| Your objective |
The answer must consist of every line from the entries that holds the word "front".
*** Data under study
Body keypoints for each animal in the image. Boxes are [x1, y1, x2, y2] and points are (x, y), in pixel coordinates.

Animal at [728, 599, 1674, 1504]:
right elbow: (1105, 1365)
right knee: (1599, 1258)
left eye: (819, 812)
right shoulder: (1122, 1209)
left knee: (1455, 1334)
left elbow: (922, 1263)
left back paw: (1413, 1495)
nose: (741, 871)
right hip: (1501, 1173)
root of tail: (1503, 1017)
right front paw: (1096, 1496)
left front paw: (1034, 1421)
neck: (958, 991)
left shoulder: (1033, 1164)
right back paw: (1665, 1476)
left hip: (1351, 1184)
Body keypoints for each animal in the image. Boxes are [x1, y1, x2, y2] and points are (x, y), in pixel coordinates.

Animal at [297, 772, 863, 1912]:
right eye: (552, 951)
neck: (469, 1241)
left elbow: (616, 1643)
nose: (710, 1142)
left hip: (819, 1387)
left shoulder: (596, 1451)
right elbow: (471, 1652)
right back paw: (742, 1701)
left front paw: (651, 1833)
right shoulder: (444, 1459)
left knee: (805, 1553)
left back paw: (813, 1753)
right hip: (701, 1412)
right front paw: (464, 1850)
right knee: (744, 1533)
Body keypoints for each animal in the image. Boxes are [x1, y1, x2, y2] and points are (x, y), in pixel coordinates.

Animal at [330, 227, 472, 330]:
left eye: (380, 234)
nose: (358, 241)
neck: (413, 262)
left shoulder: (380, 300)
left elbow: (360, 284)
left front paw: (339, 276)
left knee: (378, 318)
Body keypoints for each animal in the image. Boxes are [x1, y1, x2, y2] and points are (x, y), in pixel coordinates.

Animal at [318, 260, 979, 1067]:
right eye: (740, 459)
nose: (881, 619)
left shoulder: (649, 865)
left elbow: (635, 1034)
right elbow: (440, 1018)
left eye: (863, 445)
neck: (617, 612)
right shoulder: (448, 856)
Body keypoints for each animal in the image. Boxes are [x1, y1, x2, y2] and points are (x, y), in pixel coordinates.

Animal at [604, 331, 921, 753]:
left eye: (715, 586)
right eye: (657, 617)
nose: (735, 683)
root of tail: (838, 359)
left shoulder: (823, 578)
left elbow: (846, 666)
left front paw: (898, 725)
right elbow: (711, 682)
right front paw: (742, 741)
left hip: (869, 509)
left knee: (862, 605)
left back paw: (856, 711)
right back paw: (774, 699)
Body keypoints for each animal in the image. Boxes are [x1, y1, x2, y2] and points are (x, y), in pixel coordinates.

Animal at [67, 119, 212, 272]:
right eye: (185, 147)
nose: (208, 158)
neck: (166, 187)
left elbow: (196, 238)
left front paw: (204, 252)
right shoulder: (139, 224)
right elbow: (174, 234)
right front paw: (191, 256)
******
| Answer section |
right front paw: (1096, 1496)
left front paw: (1034, 1421)
left front paw: (651, 1833)
right front paw: (464, 1850)
left front paw: (339, 276)
left front paw: (898, 725)
right front paw: (742, 741)
left front paw: (204, 252)
right front paw: (191, 256)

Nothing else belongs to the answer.